Que retient-on des grands événements du XXe siècle si ce n’est une image ? Une image unique qui cristallise une réalité complexe. Le conflit afghan dans les immenses yeux verts de la jeune fille au voile rouge immortalisés par Steve Mc Curry. La famine au Soudan dans la petite fille recroquevillée scrutée par un vautour et capturée par l’objectif de Kevin Carter. « Sur des milliers de photos prises, on en retient toujours qu’une », souffle Régis Besse de la Galerie Verdeau, allée 6 à Paul Bert.
La petite fille sur la photo
Cette image a fait le tour du monde, illustré des milliers d’articles et de livres, jusqu’à faire partie de l’inconscient collectif. Faites le test, demandez à quelqu’un à quelle image il associe la Guerre du Vietnam. Immanquablement, il verra une petite fille nue, les bras en croix, le visage déformé par la douleur et courant droit vers lui.
Cette enfant c’est Phan Thi Kim Phuc. Ce 8 juin 1972, à Trang Bang, village du Sud-Vietnam, elle a 9 neuf ans et vient d’être brûlée au napalm dans un bombardement. Entourée de ses cousins, elle court vers le photographe, Nick Hut, jeune homme de 21 ans envoyé par l’Associated Press couvrir ce conflit où s’enlisent les Américains. Il remplace son frère, photographe dans la même agence, décédé dans un bombardement. En déclenchant son appareil, il n’imagine certainement pas l’impact et la portée que ce cliché aura.
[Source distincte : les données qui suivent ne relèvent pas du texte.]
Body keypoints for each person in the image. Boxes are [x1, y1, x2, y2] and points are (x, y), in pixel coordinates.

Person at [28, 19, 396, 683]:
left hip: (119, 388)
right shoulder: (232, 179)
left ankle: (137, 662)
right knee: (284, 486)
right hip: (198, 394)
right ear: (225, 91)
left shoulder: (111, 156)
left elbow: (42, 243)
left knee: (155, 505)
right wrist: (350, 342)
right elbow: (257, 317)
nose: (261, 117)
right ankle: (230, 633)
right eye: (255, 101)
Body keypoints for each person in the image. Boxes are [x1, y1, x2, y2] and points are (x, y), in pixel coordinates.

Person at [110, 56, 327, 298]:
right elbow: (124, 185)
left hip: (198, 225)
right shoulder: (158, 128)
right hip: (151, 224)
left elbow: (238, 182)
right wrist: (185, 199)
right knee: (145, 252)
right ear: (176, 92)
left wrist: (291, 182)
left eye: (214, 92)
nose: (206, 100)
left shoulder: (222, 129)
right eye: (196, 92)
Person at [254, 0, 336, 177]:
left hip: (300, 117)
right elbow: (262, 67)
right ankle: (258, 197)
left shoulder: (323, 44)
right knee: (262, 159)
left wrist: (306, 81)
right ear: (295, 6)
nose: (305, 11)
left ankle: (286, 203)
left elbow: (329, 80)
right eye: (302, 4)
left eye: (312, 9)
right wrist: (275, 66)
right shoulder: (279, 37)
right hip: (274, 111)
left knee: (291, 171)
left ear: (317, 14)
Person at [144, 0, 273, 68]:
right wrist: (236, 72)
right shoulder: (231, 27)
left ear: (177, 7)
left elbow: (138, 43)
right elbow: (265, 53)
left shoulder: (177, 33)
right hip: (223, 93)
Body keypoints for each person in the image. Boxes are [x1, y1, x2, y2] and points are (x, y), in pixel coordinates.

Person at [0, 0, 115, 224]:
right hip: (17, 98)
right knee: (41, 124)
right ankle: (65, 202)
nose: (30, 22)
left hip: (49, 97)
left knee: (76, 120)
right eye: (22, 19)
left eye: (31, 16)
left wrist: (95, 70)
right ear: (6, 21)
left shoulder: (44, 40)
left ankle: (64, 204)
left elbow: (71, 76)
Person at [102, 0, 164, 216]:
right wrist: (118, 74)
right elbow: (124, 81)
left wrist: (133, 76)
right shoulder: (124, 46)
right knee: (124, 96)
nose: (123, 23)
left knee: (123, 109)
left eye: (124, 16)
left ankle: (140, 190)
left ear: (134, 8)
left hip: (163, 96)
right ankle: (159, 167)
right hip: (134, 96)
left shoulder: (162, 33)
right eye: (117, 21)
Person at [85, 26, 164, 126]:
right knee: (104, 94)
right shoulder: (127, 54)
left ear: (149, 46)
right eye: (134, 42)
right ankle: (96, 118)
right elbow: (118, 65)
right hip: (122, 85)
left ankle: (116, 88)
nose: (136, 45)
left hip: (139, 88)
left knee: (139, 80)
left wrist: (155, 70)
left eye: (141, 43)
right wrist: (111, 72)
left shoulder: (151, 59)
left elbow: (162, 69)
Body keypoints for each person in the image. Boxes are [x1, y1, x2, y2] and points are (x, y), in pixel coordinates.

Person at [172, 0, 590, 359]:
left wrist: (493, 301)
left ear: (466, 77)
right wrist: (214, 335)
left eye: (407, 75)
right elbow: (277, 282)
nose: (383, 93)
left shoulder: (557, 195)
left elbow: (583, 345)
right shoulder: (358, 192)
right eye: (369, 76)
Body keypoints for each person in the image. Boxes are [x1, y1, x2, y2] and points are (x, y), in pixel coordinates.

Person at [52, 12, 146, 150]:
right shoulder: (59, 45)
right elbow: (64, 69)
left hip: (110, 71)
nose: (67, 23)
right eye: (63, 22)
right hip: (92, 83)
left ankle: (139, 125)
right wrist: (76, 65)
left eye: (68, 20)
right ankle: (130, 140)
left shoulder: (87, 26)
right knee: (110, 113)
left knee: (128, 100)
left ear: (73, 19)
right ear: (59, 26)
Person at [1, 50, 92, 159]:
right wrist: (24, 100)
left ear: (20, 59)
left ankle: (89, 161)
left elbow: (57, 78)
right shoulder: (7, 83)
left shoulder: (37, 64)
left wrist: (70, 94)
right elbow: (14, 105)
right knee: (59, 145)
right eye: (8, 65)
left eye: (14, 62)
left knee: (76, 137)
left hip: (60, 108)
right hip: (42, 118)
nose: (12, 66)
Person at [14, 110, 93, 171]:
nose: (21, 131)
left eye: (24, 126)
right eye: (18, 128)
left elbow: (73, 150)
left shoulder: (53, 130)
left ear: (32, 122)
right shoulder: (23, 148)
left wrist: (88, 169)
Du cadrage à la manipulation
Prise le 8 juin 1972, la photo de Nick Hut n’est publiée que le 12 juin dans le New York Times. Recevoir le cliché prend du temps, certes, mais ce n’est pas tout. A la rédaction, on tergiverse, on s’interroge et, finalement, on modifie le cliché. D’abord on le recadre. Une grande partie du côté droit de la photo de Nick Hut est supprimée. Les soldats, indifférents au sort des enfants, sont ainsi gommés. Bien centrée, la petite fille devient l’axe d’une composition plus rigoureuse, symétrique, presque classique. Les bras en croix, figure christique, le corps de l’enfant est également regouaché. Ses contours sont accentués pour qu’elle se distingue mieux de la route sur laquelle elle court, dans ce cliché en noir en blanc. Se pose, aussi et surtout, la question de la nudité. Peut-on montrer une petite fille entièrement nue dans un journal ? La réponse ne se fait pas attendre. Le sexe est flouté, comme en témoigne le tirage de Régis Besse.
Une impression historique
Ces petits arrangements avec la réalité ne s’arrêtent pas là. Jamais l’article du New York Times n’explique que, ce 8 juin 1972, ce sont les forces du Sud Vietnam qui ont bombardé leur propre camp pour éliminer des dissidents. Phan Thi Kim Phuc est présentée comme la victime des bombardements américains. Symbole de la stupidité d’une guerre aveugle dont les enfants sont les premières victimes. A sa parution, l’opinion s’émeut. Richard Nixon crie à la manipulation mais il est très vite rattrapé par le scandale du Watergate. La mobilisation s’accélère et les troupes américaines se retirent un an après. De là à dire qu’un cliché a précipité le retrait des Américains… Il est en tout cas le témoin d’un retournement des événements et une preuve de la non-objectivité des images, traitement toujours biaisé de la réalité.
De 1972 à 2014, ce petit cliché, pas plus grand qu’une carte postale, où est apposé le tampon du journal à sa première parution, est passé entre tellement de mains, a suscité tellement d’émotion et de réaction, que son poids historique est aujourd’hui incommensurable.